_Task_
Determine the number of lines in the listing below that hold the word "POLIFOSZFÁT". Write the number alone.

───

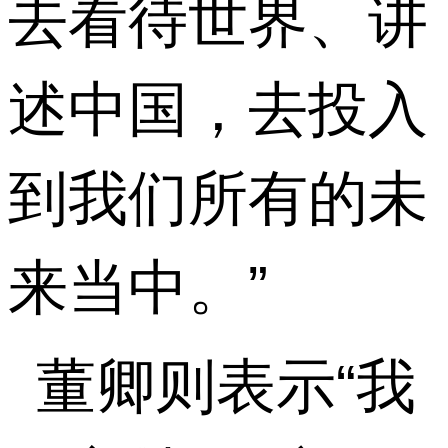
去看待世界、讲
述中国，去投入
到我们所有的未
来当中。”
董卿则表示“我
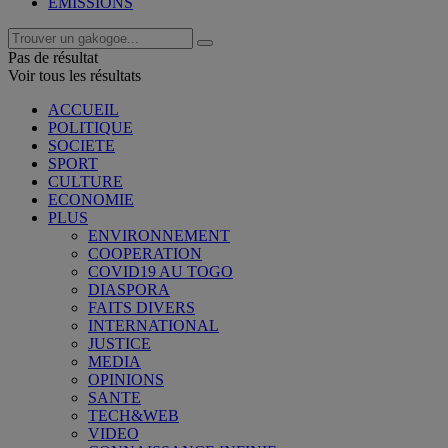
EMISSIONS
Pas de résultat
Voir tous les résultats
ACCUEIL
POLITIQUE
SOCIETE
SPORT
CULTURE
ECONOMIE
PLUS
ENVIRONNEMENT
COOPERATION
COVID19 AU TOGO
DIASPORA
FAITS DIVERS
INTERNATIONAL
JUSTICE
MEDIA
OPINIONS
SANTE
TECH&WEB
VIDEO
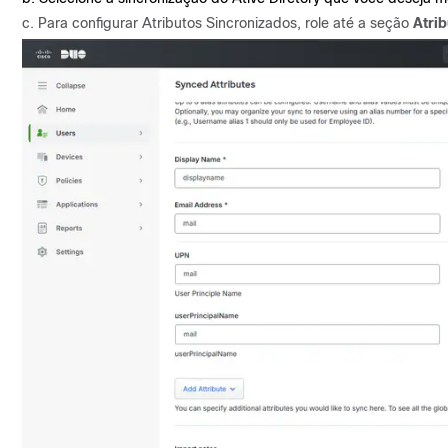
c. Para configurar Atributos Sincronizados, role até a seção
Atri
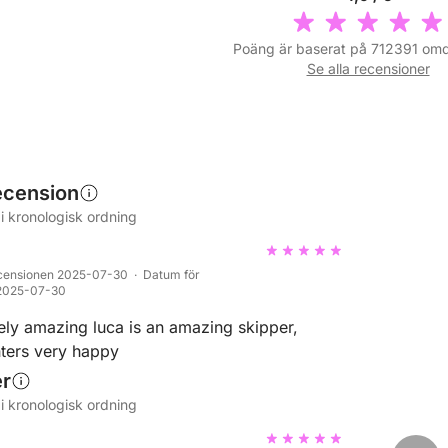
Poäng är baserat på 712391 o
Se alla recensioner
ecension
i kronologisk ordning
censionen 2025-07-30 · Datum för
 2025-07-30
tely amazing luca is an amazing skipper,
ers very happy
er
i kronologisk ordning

───

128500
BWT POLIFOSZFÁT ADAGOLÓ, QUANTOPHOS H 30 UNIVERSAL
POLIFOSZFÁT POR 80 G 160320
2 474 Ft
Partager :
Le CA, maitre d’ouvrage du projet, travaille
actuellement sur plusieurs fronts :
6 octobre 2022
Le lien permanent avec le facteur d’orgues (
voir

───

_Task result_
2